Chloroquine as a Modulator of T Cell Immune Activation

Status:
Completed

Trial end date:
2012-03-01

Target enrollment:
0

Participant gender:
All

Summary

This study will evaluate the effect of chloroquine in individuals infected with HIV. Researchers will aim to determine if chloroquine treatment in participants whose viral loads are suppressed on combination antiretroviral therapy (ART), results in improved immune activation and CD4 cell recovery. The study will recruit 20 individuals and will last approximately 44 weeks. Eligible participants will receive an oral dose of chloroquine (250 mg) once daily from week 8 through week 32. All participants will be asked to have rectal biopsy samples (week 0 and week 32) to study T cell immune activation in the mucosa rectal site.

Phase:

N/A

Accepts Healthy Volunteers?

Details

Lead Sponsor:

CIHR Canadian HIV Trials Network

Treatments:

Chloroquine
Chloroquine diphosphate

Criteria

Inclusion Criteria:

- Documented HIV infection by Western Blot, EIA assays or viral load assay.

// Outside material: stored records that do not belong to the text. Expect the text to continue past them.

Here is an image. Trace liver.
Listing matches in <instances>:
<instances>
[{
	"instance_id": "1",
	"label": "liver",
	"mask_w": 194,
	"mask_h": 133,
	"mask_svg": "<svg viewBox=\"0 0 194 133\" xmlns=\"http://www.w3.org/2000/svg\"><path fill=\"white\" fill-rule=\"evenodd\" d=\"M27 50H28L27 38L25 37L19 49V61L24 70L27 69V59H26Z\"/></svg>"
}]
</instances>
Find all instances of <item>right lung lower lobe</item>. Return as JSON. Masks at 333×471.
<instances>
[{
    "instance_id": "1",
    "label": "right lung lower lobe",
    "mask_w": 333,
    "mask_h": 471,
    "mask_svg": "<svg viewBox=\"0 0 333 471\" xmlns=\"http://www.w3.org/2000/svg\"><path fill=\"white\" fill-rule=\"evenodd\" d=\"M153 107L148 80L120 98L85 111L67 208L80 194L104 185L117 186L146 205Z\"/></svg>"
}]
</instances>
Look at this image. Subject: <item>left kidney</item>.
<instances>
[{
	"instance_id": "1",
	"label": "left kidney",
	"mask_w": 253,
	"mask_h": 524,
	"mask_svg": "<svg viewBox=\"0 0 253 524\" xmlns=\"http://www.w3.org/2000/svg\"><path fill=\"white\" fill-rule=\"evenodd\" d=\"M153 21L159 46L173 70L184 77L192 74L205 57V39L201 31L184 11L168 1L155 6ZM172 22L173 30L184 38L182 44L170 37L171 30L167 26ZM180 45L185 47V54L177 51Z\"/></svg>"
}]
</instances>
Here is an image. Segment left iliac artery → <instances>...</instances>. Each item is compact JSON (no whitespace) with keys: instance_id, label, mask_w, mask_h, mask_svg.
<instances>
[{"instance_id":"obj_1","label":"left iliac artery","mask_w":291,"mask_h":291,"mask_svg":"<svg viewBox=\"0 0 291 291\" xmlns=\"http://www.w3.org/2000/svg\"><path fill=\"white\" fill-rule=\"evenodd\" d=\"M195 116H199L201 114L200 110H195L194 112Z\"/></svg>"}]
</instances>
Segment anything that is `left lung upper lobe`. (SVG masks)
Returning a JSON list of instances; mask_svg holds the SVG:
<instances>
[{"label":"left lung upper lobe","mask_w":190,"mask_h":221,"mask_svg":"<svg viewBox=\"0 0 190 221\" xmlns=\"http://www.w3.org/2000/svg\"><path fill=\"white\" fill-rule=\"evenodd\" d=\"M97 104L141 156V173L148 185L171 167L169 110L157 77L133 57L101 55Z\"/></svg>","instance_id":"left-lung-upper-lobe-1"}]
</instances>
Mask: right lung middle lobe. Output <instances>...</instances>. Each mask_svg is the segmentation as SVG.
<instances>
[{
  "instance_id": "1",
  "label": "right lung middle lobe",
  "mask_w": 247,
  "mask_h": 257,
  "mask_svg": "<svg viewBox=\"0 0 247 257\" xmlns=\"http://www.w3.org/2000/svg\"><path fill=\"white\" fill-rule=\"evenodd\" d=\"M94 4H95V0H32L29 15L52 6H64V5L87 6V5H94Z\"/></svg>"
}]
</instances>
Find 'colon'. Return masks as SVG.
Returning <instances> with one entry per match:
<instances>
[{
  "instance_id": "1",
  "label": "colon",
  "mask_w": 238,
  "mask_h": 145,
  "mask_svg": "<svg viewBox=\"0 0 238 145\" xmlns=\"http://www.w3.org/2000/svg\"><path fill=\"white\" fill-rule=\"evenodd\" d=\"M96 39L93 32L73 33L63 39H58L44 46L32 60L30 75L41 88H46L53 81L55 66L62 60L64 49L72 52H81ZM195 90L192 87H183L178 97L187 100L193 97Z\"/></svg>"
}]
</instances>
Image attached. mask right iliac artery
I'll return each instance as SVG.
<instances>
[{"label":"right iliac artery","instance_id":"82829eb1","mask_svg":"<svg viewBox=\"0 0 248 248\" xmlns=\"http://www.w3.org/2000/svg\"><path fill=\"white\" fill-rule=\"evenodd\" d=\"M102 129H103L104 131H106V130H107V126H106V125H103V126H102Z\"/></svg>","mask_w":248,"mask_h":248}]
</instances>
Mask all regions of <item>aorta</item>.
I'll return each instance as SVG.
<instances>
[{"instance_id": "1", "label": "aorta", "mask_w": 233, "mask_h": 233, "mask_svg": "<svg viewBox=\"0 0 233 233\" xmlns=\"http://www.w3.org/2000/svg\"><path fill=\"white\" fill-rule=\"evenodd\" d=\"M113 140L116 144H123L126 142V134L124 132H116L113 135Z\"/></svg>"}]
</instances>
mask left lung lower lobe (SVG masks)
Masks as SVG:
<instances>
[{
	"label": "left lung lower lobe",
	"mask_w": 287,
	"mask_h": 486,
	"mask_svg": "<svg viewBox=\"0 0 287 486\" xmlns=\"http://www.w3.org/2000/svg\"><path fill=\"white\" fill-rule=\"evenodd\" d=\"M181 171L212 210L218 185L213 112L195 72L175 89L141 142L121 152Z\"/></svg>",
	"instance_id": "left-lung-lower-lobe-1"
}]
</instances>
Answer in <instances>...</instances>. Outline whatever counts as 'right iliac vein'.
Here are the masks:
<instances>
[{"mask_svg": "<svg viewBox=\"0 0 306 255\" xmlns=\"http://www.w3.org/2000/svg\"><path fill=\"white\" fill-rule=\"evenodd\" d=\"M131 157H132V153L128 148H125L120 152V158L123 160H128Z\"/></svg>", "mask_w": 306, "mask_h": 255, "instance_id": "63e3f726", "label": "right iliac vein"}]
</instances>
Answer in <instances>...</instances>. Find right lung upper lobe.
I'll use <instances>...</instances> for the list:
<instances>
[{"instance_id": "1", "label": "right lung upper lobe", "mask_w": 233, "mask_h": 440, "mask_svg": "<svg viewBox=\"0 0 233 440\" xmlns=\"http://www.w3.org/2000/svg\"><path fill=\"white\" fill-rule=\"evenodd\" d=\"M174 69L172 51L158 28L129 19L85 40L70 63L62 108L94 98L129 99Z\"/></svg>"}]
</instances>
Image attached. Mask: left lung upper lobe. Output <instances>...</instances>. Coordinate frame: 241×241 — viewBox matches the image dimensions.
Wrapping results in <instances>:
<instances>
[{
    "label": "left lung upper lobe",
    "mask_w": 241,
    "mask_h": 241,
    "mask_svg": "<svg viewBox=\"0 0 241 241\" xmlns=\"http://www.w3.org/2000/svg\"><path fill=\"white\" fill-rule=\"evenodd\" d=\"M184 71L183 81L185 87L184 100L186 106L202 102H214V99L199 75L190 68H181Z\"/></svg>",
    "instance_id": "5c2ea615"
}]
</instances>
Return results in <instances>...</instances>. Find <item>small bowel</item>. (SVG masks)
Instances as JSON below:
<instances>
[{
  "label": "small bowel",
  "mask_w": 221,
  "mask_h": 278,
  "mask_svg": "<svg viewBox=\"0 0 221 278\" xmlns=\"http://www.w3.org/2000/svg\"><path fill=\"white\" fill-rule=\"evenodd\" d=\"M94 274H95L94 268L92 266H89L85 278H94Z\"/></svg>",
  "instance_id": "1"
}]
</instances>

- Aged between 18 and 65 years.

- Viral load less than 50 copies per ml for at least the previous 36 weeks.

- CD4 cell count less than or equal to 350 cells per litre.

- On stable ART

- Vital signs, physical examination and laboratory results do not exhibit evidence
diseases such as advanced cirrhosis or advanced liver

- Karnofsky performance status greater than or equal to 80 per cent.

- Participant does not require and agrees not to take, for the duration of the study,
any medication that is contraindicated with chloroquine.

- Able to give informed consent.

Exclusion Criteria:

- Active AIDS events in the last 3 months

- Co-infection with active hepatitis B or C virus.

- Current use or use within four weeks prior to the baseline visit, of cytotoxic agents,
systemic corticosteroids or any immuno-modulatory agents.

- Current use within four weeks prior to the chloroquine therapy the following
medications: methadone, chlorpromazine, cimetidine, cyclosporin, methotrexate and
penicillanime.

- Psychiatric or cognitive disturbance or illness that could preclude compliance with
the study.

- Patient with clinically significant hemophilia and Von-Willebrand disease and any
severe bleeding disorder.

- Experimental HIV immune based therapy within 6 months of screening visit.

- Allergic reaction to chloroquine.

- A history of retinitis or any retinal problem.

- Subjects with G6PD deficiency, porphyria, psoriasis, cirrhosis, hearing deficiency
(including tinnitus), myopathy and cardiomyopathy.

- Pregnant and breast-feeding women.